Arthritis patients were more likely to be high monitors (health detail oriented) than high blunters (health detail avoidant) in a study led by the University of North Carolina Eshelman School of Pharmacy. Study findings suggest that the attentional coping styles of patients with rheumatoid arthritis (RA) and osteoarthritis (OA) tend not to be associated with self-management behaviors such as how often patients have medication related discussions with their doctors and medication adherence.

The study was published online in The Open Rheumatology Journal.

Many studies have assessed attentional coping style in a variety of acute health contexts (e.g. cancer screening) and few studies have explored coping styles among patients with chronic diseases (e.g. asthma and multiple sclerosis), where stress is present but not always acute.
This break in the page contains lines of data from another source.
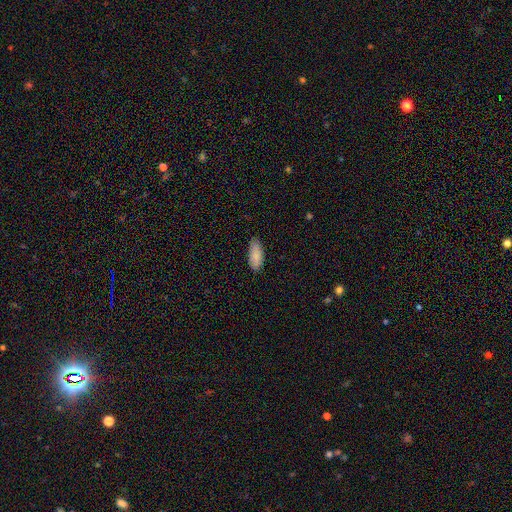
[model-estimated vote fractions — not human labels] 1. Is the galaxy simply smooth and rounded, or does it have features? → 87% smooth, 7% featured or disk, 6% star or artifact.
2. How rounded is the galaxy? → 82% in between, 16% cigar-shaped, 2% round.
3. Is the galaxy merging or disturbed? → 83% none, 14% minor disturbance, 2% major disturbance, 1% merger.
Findings tend to be consistent: when confronted with medical stressors, monitors attend to and prefer more information, while blunters tend to avoid and prefer less information.

"When we investigated the relationship between RA and OA patients' attentional coping styles and behaviors related to medication information we were surprised that we did not see results in accordance with the characteristic patterns outlined in the acute and chronic disease coping literature," said Lorie Geryk, postdoctoral fellow in the Division of Pharmaceutical Outcomes and Policy at Eshelman School of Pharmacy and lead author of the study. "In fact, counter to expected coping trends, we found that higher monitoring was associated with less information-receipt for RA patients and among OA patients, higher blunting was associated with more information-receipt."

More research is needed to better understand the long term relationship between coping style and patient medication-related behaviors in order to help clarify why and when health-relevant information is likely to benefit arthritis patients.